This invasive plant is swallowing the U.S. at the rate of 50,000 baseball fields per year

Choking ecosystems, releasing carbon from the soil…

In the dictionary next to the definition of “invasive species”, they could show a photo of kudzu. Nothing seems to stop it: Above you can see it growing over trees in Atlanta, Georgia. Since it was first introduced to the U.S. at the Centennial Exposition in Philadelphia in 1876, it has been swallowing the country from an epicenter in the South-East at the rate of about 50,000 baseball fields per year, occupying an estimated 3,000,000 hectares today. Kudzu can grow up to 60 feet per season, or about one foot per day.

Kudzu is extremely bad for the ecosystems that it invades because it smothers other plants and trees under a blanket of leaves, hogging all the sunlight and keeping other species in its shade. It can also survive in low nitrogen areas and during droughts, allowing it to out-compete native species that don’t have those superpowers. The only other plants that can compete with kudzu are other invasive species, so that doesn’t really help…

Wikimedia/Public Domain

The great kudzu invasion all started out with a mistake: The Soil Erosion Service and Civilian Conservation Corp intentionally planted it to control soil erosion in the state of Pennsylvania. It was then used in the South East to to provide shade to homes, and as an ornamental species.

But as you can see in the map above, the result is more like a fast-growing cancer than anything else. How can you get rid of a plant that covers around a quarter of the country?

Wikimedia/CC BY-SA 3.0

As if that wasn’t bad enough, kudzu also screws with the soil’s ability to sequester carbon, thus contributes to climate change.

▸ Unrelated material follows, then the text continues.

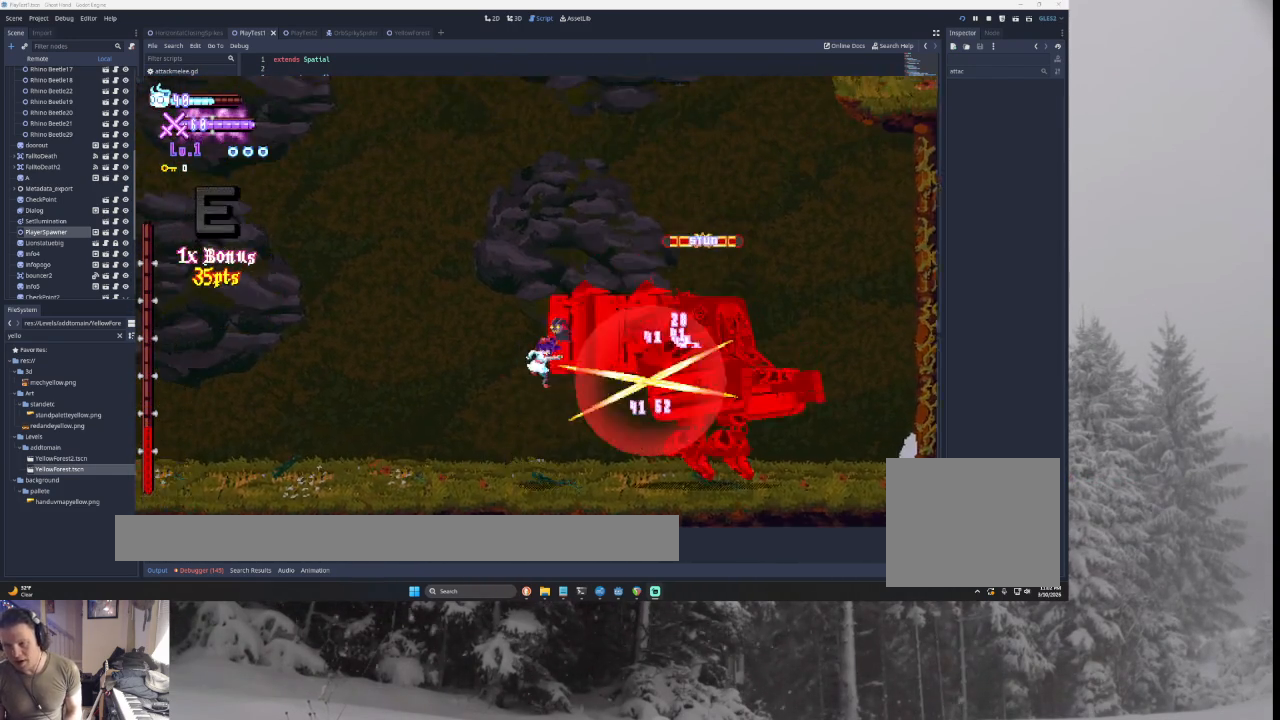
{"buttons": ["CROSS", "TRIANGLE"], "left_stick": "right", "right_stick": "center", "events": [[333, "left_stick", "right"], [467, "CROSS", "up"], [467, "TRIANGLE", "down"], [500, "CROSS", "down"]]}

In a paper published in the journal New Phytologist, plant ecologist Nishanth Tharayil and graduate student Mioko Tamura, of Clemson University, show that kudzu invasion results in an increase of carbon released from the soil organic matter into the atmosphere. Tharayil and Tamura investigated the impact of a kudzu invasion in native pine forests. (source)

This is probably because kudzu’s organic matter degrades a lot more easily than what it replaces (like organic matter from trees).

Goat Busters website/Screen capture

The most Earth-friendly way to fight kudzu seems to be with goats, but it would take quite a lot of them to get through all the kudzu in the U.S… But if you need to deal with invasive species and don’t have goats, you can conveniently rent a herd, as we’ve written about before with Rent-a-Goat.